● **HOW TO COMPLETE THIS TASK**
Any picture in the listing is left out of the copy; all else is duplicated exactly.

··· LISTED ENTRIES

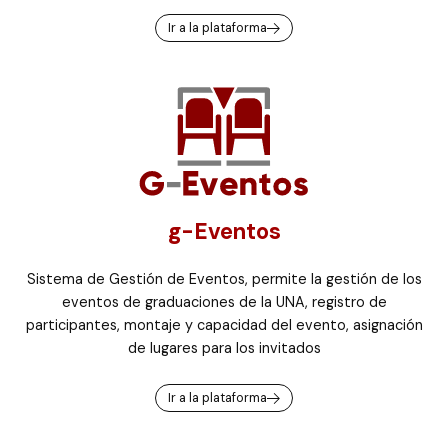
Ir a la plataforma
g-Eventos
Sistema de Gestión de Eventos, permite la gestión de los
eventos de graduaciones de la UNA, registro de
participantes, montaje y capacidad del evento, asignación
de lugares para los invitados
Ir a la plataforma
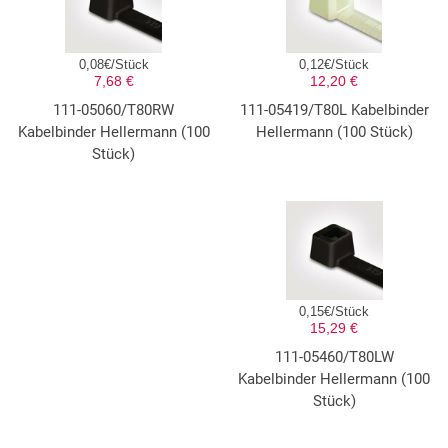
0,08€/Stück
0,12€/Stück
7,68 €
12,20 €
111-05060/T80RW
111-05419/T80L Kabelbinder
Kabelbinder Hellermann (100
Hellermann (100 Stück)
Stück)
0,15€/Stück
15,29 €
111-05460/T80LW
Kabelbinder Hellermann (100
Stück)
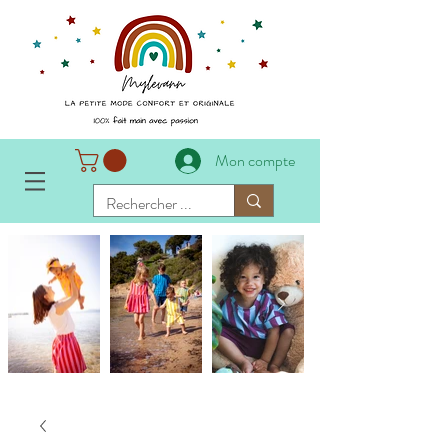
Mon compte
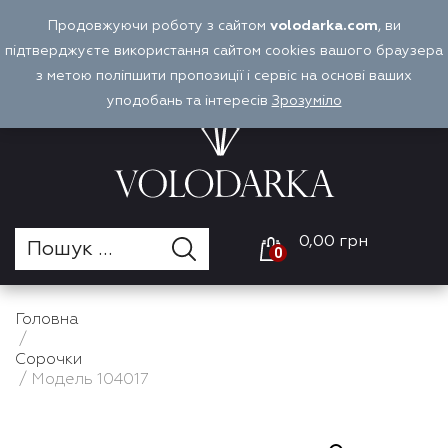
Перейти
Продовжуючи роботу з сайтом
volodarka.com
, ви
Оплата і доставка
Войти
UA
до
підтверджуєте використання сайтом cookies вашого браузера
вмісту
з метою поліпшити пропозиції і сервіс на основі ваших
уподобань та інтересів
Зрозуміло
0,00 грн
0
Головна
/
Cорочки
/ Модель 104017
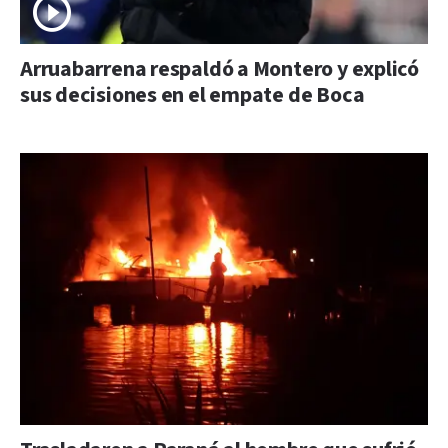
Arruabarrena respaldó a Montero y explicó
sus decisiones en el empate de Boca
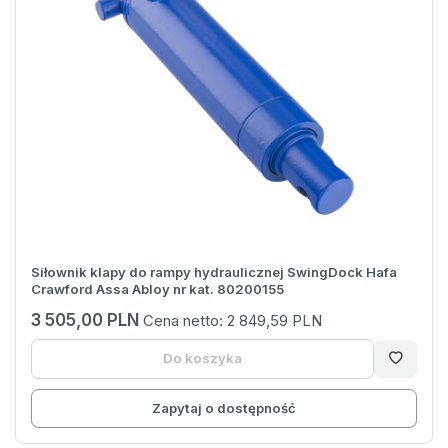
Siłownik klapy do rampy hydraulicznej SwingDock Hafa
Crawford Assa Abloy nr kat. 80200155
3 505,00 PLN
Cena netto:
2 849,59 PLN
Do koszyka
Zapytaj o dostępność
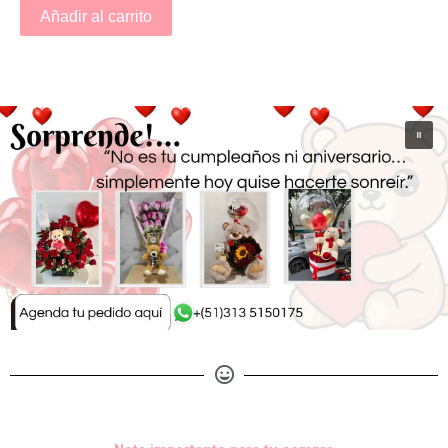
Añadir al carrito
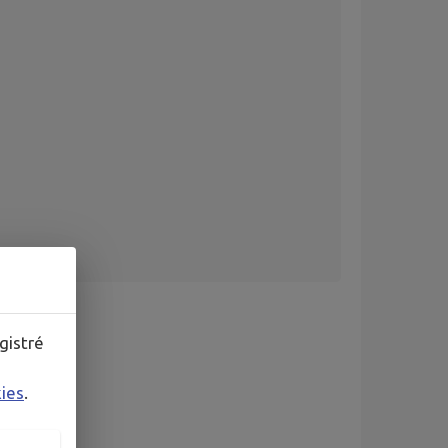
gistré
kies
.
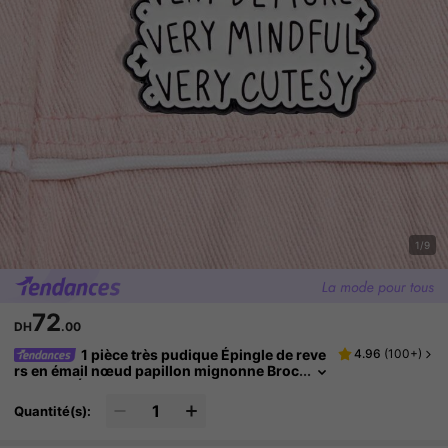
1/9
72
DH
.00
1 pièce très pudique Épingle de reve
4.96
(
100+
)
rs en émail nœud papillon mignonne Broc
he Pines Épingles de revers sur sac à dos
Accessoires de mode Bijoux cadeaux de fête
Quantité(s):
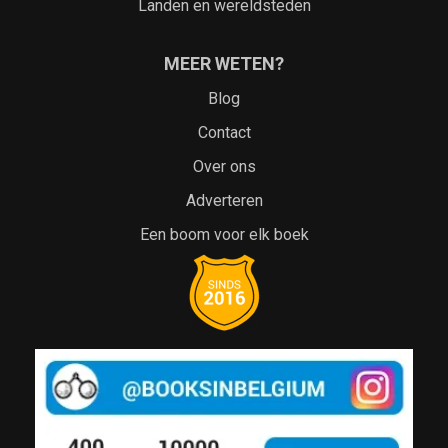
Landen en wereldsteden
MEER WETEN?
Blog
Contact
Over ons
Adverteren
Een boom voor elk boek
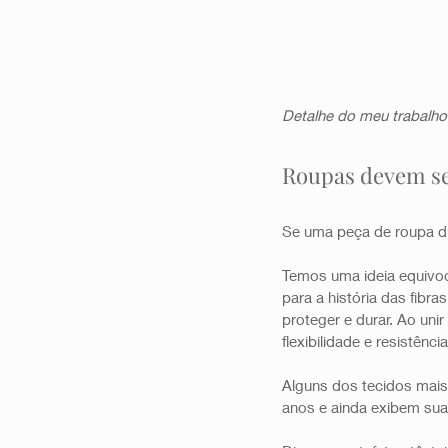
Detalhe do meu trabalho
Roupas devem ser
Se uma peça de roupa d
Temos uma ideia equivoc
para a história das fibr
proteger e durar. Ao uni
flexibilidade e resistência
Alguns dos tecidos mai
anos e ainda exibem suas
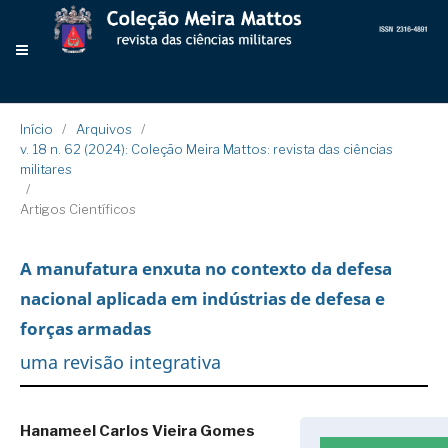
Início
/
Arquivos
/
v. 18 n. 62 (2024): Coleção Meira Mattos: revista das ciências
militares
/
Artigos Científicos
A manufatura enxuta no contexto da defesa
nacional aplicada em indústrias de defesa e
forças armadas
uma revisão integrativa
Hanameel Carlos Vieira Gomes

······

● **ANSWER BOX**
Ir a la plataforma
g-Eventos
Sistema de Gestión de Eventos, permite la gestión de los
eventos de graduaciones de la UNA, registro de
participantes, montaje y capacidad del evento, asignación
de lugares para los invitados
Ir a la plataforma
0,08€/Stück
0,12€/Stück
7,68 €
12,20 €
111-05060/T80RW
111-05419/T80L Kabelbinder
Kabelbinder Hellermann (100
Hellermann (100 Stück)
Stück)
0,15€/Stück
15,29 €
111-05460/T80LW
Kabelbinder Hellermann (100
Stück)
Mon compte
Перейти
Продовжуючи роботу з сайтом
volodarka.com
, ви
Оплата і доставка
Войти
UA
до
підтверджуєте використання сайтом cookies вашого браузера
вмісту
з метою поліпшити пропозиції і сервіс на основі ваших
уподобань та інтересів
Зрозуміло
0,00 грн
0
Головна
/
Cорочки
/ Модель 104017
Arruabarrena respaldó a Montero y explicó
sus decisiones en el empate de Boca
Siłownik klapy do rampy hydraulicznej SwingDock Hafa
Crawford Assa Abloy nr kat. 80200155
3 505,00 PLN
Cena netto:
2 849,59 PLN
Do koszyka
Zapytaj o dostępność
Añadir al carrito
gistré
kies
.
1/9
72
DH
.00
1 pièce très pudique Épingle de reve
4.96
(
100+
)
rs en émail nœud papillon mignonne Broc
he Pines Épingles de revers sur sac à dos
Accessoires de mode Bijoux cadeaux de fête
Quantité(s):
Landen en wereldsteden
MEER WETEN?
Blog
Contact
Over ons
Adverteren
Een boom voor elk boek
Detalhe do meu trabalho
Roupas devem ser
Se uma peça de roupa d
Temos uma ideia equivoc
para a história das fibr
proteger e durar. Ao uni
flexibilidade e resistência
Alguns dos tecidos mai
anos e ainda exibem suas
Início
/
Arquivos
/
v. 18 n. 62 (2024): Coleção Meira Mattos: revista das ciências
militares
/
Artigos Científicos
A manufatura enxuta no contexto da defesa
nacional aplicada em indústrias de defesa e
forças armadas
uma revisão integrativa
Hanameel Carlos Vieira Gomes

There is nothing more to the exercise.